Le second tour en Sierra Leonedoit départager l’héritier du président sortant et le candidat du principal parti d’opposition.

Les 11’122 bureaux de votes ont ouvert à 9h (heure suisse) à travers ce pays pauvre d’Afrique de l’Ouest. Ils fermeront à 19h. Les premiers résultats sont attendus en début de semaine prochaine.

Au premier tour, le 7 mars, marqué par une participation de plus de 84 %, le peu connu Samura Kamara, homme lige du président sortant Ernest Bai Koroma et candidat de l’APC, le parti au pouvoir, avait remporté 42,7% des voix. Il avait été devancé par le candidat du principal parti d’opposition, le SLPP, l’ex-général Julius Maada Bio, avec 43,3%.

«Jusqu’ici, tout est normal, ça se passe pacifiquement. Les gens vont venir plus tard», a assuré Momoh Sesay, délégué par le parti au pouvoir APC pour observer le déroulement des opérations dans un petit bureau de vote du quartier d’Aberdeen, à Freetown.

«Le duel est trop serré pour dire qui va l’emporter», a déclaré vendredi l’analyste politique Edmond Abu, alors que la campagne a été marquée par des violences sporadiques entre partisans des deux camps et une montée des tensions ethniques.

Les deux partis peuvent en principe compter sur le soutien de leurs fiefs respectifs, dans un pays où les affiliations politiques coïncident souvent avec l’appartenance ethnique ou régionale.

La victoire pourrait dès lors se jouer à Freetown, à la population plus diversifiée, et dans le district diamantifère de Kono, dans l’est du pays, considéré comme un «swing state», souligne M. Abu.

«Il devrait y avoir un nombre assez surprenant de voix pour le SLPP à Kono et à Freetown», abonde le directeur de l’Institute for Governance Reform, Andrew Lavalie, en soulignant le poids croissant du «vote contestataire».

Pression constante

Le second tour, entre les deux partis qui se succèdent au pouvoir depuis l’indépendance de cette ancienne colonie britannique en 1961, était à l’origine programmé pour le 27 mars. Mais un recours en justice de dernière minute a suspendu les préparatifs du vote du 24 au 26 mars, obligeant la Commission électorale nationale (NEC) à reporter le second tour de quatre jours.
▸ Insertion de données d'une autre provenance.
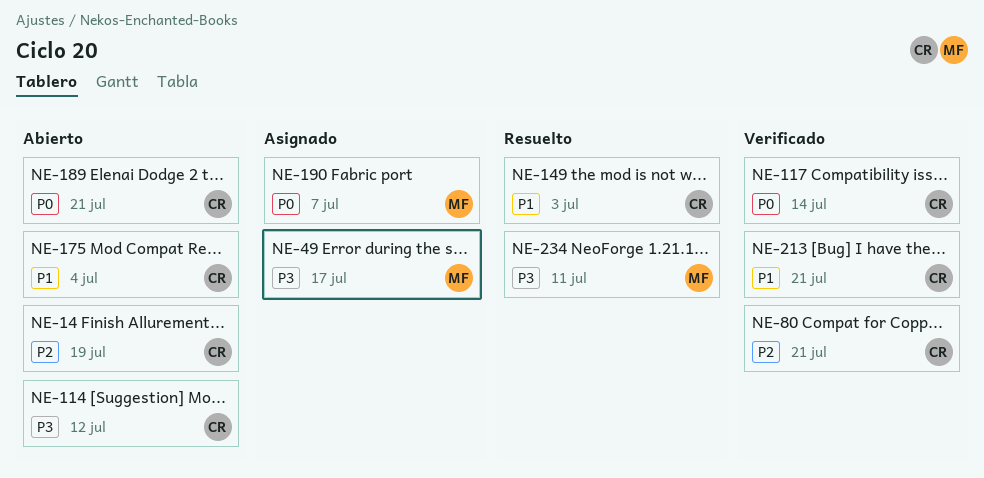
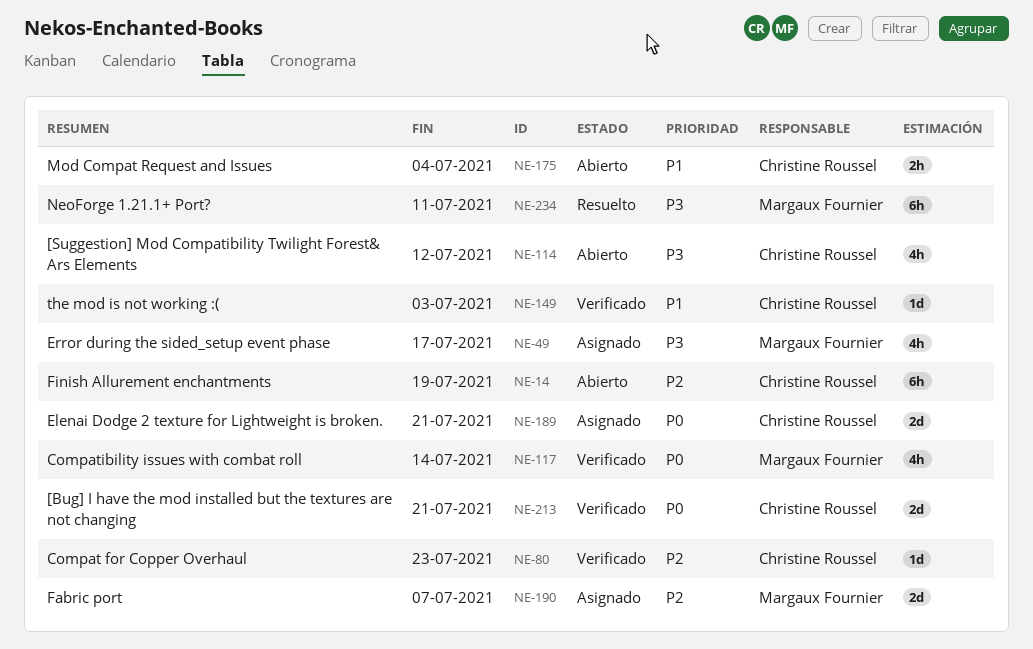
NE-80, due: Jul 21 -> Jul 23
NE-117, owner: Christine Roussel -> Margaux Fournier
NE-149, status: Resuelto -> Verificado
NE-189, status: Abierto -> Asignado
NE-190, priority: P0 -> P2
NE-213, priority: P1 -> P0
M. Bio, qui promet de renforcer le système éducatif et a vertement critiqué les liens trop étroits, selon lui, entre le pouvoir sortant et la Chine, avait fait monter la pression en accusant le président Koroma de «pousser la Sierra Leone au bord du chaos» par des manoeuvres dilatoires. Mais les deux candidats ont finalement accepté de bonne grâce le report du scrutin.
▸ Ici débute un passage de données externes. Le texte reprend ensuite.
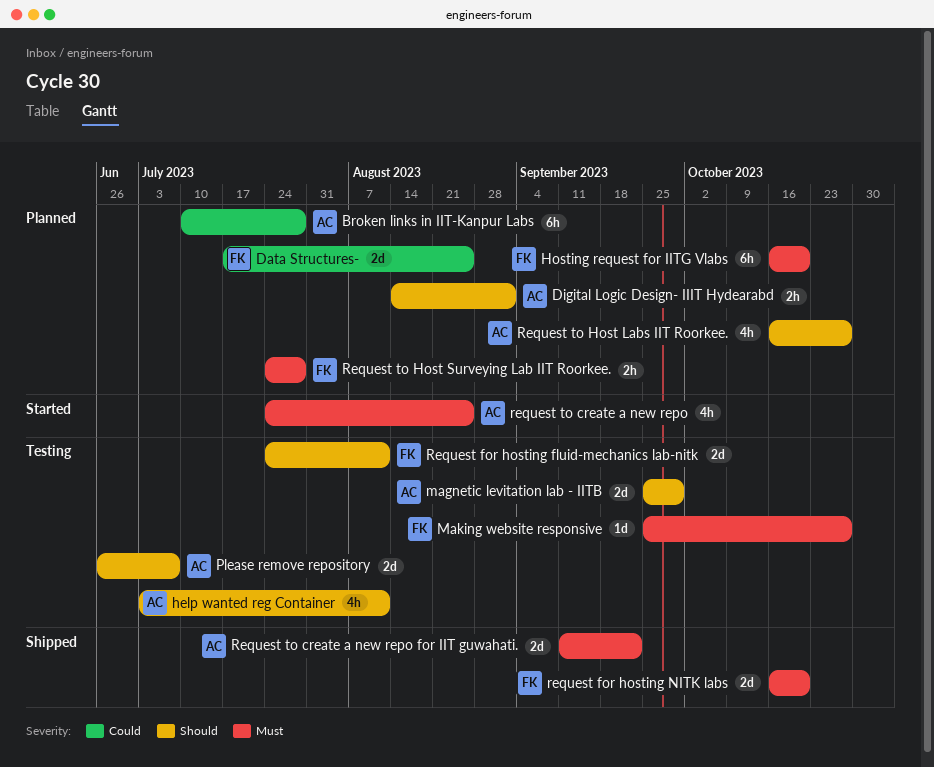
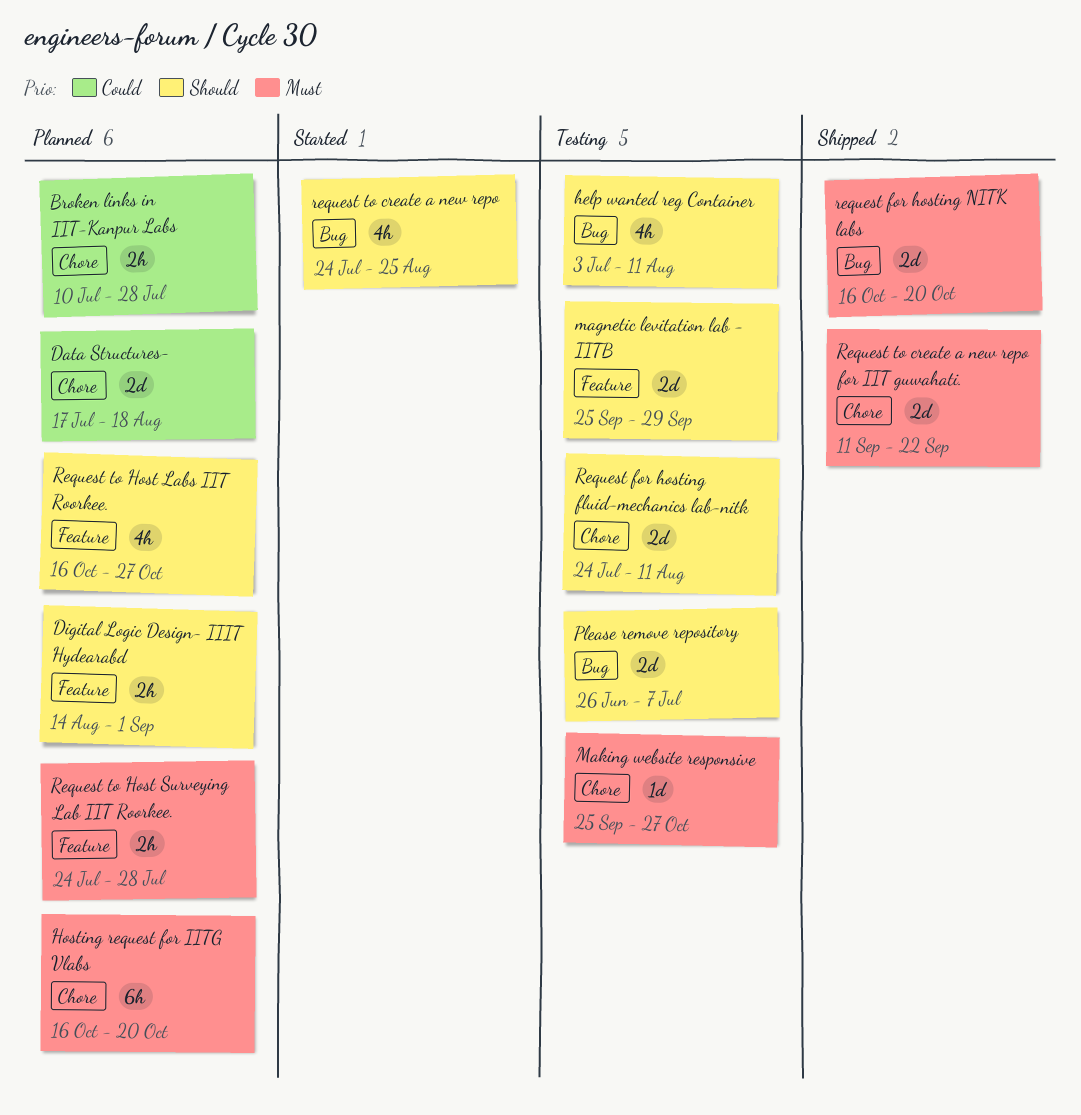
Broken links in IIT-Kanpur Labs, estimate: 6h -> 2h
Data Structures-, due: Aug 25 -> Aug 18
request to create a new repo, priority: Must -> Should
«A la NEC, nous sommes prêts à organiser des élections crédibles», a assuré vendredi le président de la commission électorale, Mohamed Conteh, dans un communiqué. Le matériel électoral a été transporté dans l’ensemble des 16 districts administratifs du pays, à l’exception de la capitale, où il devait l’être dans les heures précédant le début du vote, selon le communiqué.

Appels au calme

Depuis plusieurs jours, tout le pays retient son souffle. Des responsables religieux et des associations de la société civile ont multiplié les appels pour que le scrutin se tienne sans violence, à l’image du bon déroulement général du premier tour, qui combinait élections présidentielle, législatives et locales.
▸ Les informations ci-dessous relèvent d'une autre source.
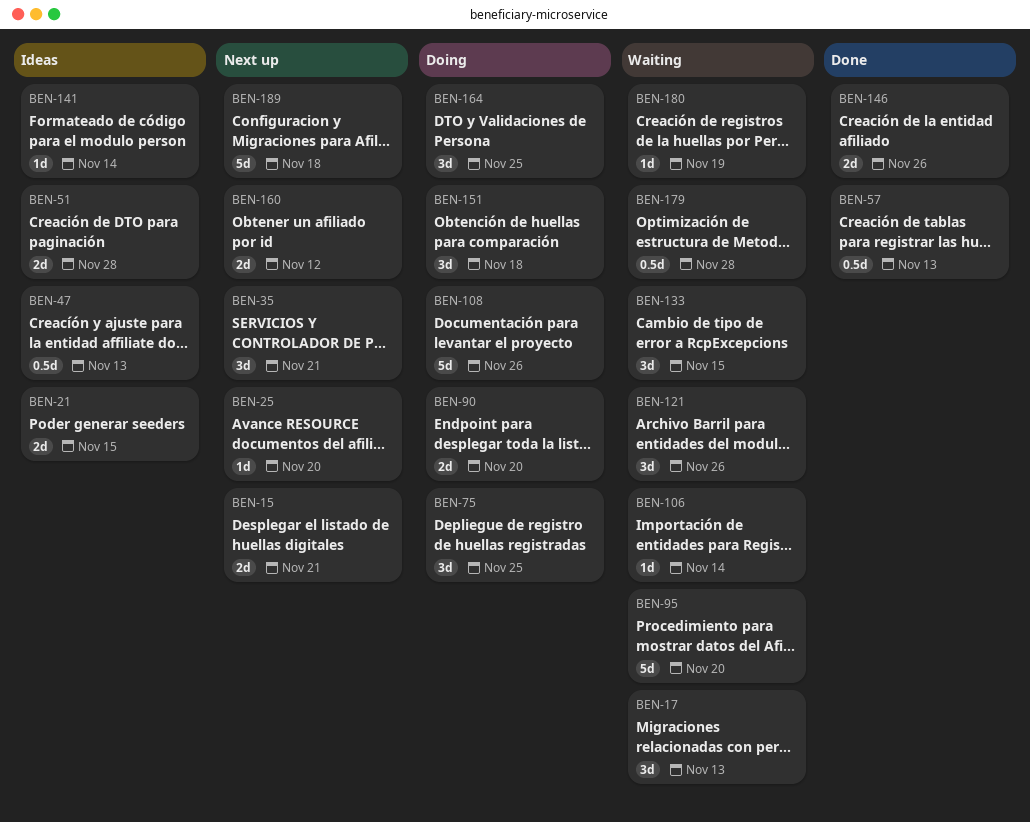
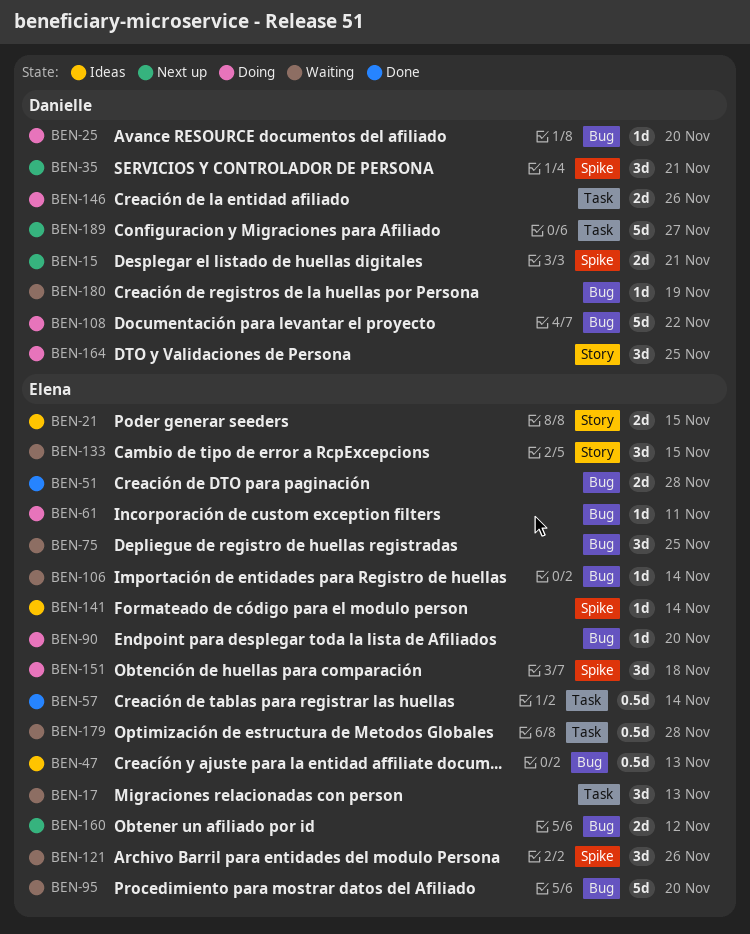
BEN-25, status: Next up -> Doing
BEN-51, status: Ideas -> Done
BEN-57, due: Nov 13 -> Nov 14
BEN-61: none -> present
BEN-75, status: Doing -> Waiting
BEN-90, estimate: 2d -> 1d
BEN-108, due: Nov 26 -> Nov 22
BEN-146, status: Done -> Doing
BEN-189, due: Nov 18 -> Nov 27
Jusqu’à vendredi, l’APC, qui entend poursuivre avec M. Kamara le travail de M. Koroma dans le domaine de la santé et des infrastructures, a tenté de rallier à sa cause les électeurs de deux nouveaux partis, le NGC et le C4C, qui ont cumulé à eux deux près de 10 % des suffrages au premier tour, soit une réserve de voix décisive pour les deux protagonistes.

L’issue du scrutin est d’autant plus incertaine que si le candidat de l’opposition a viré en tête, l’APC frôle la majorité absolue des 132 sièges de l’Assemblée nationale, selon les résultats des législatives encore partiels, une poignée de sièges étant encore à annoncer.